Some student research also has an international flair. The annual senior engineering design presentations contain many projects intent on addressing real needs on other continents. For example, a team of four engineering majors spent the entire school year researching, planning, designing and building a small mill that farmers in Kenya, Uganda, Mexico and Belize will use to more efficiently harvest amaranth, a highly nutritious broad-leaf cash crop grown in these countries.
It is significant that the most well-attended student production in recent years has been Rangeela — a celebration of the many cultures in the Calvin community, conceived and directed entirely by Calvin's international student community. The Fine Arts Center auditorium is filled to capacity each February for the two Rangeela performances.
What effect does this global vision have for Calvin graduates? An immediate one, by accounts we hear from alumni.
This July, just one month after he received his Calvin diploma, Jason Fileta (Wheaton, Ill.), was selected by the ONE Campaign to be a member of a 100-person delegation to meetings surrounding the G8 Summit in Edinburgh, Scotland.
After he returned from Scotland, Fileta began working as a field organizer for the Christian Reformed Church's office of social justice and hunger action, establishing social justice coalitions at colleges all over the country.
|"We strive to embrace the best insights o Christian life and reflection, engage issues in the intellectual and public spheres, and enrich faith by the heritage of the past and the discoveries of today."
~ Calvin mission statement
Bimala Pokharel came to Calvin from Nepal on the recommendation of a Calvin alumnus and businessman. Through her interactions with the people and curriculum at the college, Bimala made a public profession for Christ during her junior year. Equipped with two Calvin degrees (B.A., 2000 and M.A., 2002), she now serves with her husband, Arbin, and daughter, Alyssa, in a Christian mission in Katmandu.
Chaplain Dale Cooper, one of the numerous Calvin mentors Bimala had while she was a student here, says that the life of this young alumna exemplifies the words of Philemon 1:7: "Your love has given me great joy and encouragement, because you have refreshed the hearts of the saints."
Jason and Bimala represent just two of the hundreds of alumni stories the college receives every year about graduates making an impact for the kingdom.
Our great God holds the whole world in his hands. That's why Calvin's mission to train agents of renewal in all areas of endeavor is so important in these challenging times.
I applaud the efforts of agencies, businesses and organizations that contribute to improving conditions and economies throughout the world. They deserve our prayers and financial support. At the same time, I am pleased that Calvin alumni and friends understand that these institutions cannot thrive without skilled and visionary leaders infused with a call to bring Christ in to their decision-making — the very mission of Calvin College.
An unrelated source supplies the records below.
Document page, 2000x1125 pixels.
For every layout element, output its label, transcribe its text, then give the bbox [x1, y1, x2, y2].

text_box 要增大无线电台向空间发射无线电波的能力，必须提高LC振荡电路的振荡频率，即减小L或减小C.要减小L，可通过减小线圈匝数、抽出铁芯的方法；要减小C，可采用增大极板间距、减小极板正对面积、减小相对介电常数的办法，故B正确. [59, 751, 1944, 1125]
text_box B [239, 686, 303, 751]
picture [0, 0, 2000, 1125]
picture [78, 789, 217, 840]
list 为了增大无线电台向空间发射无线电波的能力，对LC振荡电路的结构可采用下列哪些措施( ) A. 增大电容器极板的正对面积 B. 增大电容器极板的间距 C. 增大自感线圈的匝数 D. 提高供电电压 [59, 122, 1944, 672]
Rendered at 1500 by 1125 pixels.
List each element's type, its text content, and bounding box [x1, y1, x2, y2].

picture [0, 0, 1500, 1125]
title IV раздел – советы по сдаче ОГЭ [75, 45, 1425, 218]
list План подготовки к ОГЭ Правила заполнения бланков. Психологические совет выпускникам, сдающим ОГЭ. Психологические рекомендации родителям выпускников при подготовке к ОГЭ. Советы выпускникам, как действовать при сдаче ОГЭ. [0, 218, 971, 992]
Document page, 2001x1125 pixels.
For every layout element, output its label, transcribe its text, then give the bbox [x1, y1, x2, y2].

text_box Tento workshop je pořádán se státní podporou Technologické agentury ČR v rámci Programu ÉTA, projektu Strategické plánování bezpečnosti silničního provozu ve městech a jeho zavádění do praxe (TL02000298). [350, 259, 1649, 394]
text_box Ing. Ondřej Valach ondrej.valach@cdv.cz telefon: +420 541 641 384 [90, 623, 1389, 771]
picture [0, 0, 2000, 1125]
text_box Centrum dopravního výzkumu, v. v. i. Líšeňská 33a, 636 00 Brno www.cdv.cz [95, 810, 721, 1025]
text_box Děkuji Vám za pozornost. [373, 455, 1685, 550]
Thank you for investing in this global adventure. May God continue to bless Calvin and its alumni so that — as we state in our college "Commitment" statement — "in all we say and do, wherever we may be, we hope to follow and further the ways of God on earth."
"The Spirit thrusts God's people into worldwide mission. He impels young and old, men and women, to go next door and far away into science and art, media and marketplace with the good news of God's grace." — "Our World," paragraph 32
Gaylen J. Byker
* "Our World Belongs to God," a contemporary testimony, from the Psalter Hymnal. Grand Rapids, Mich.: CRC Publications, Christian Reformed Church of North America, 1987, pp.1019-1038.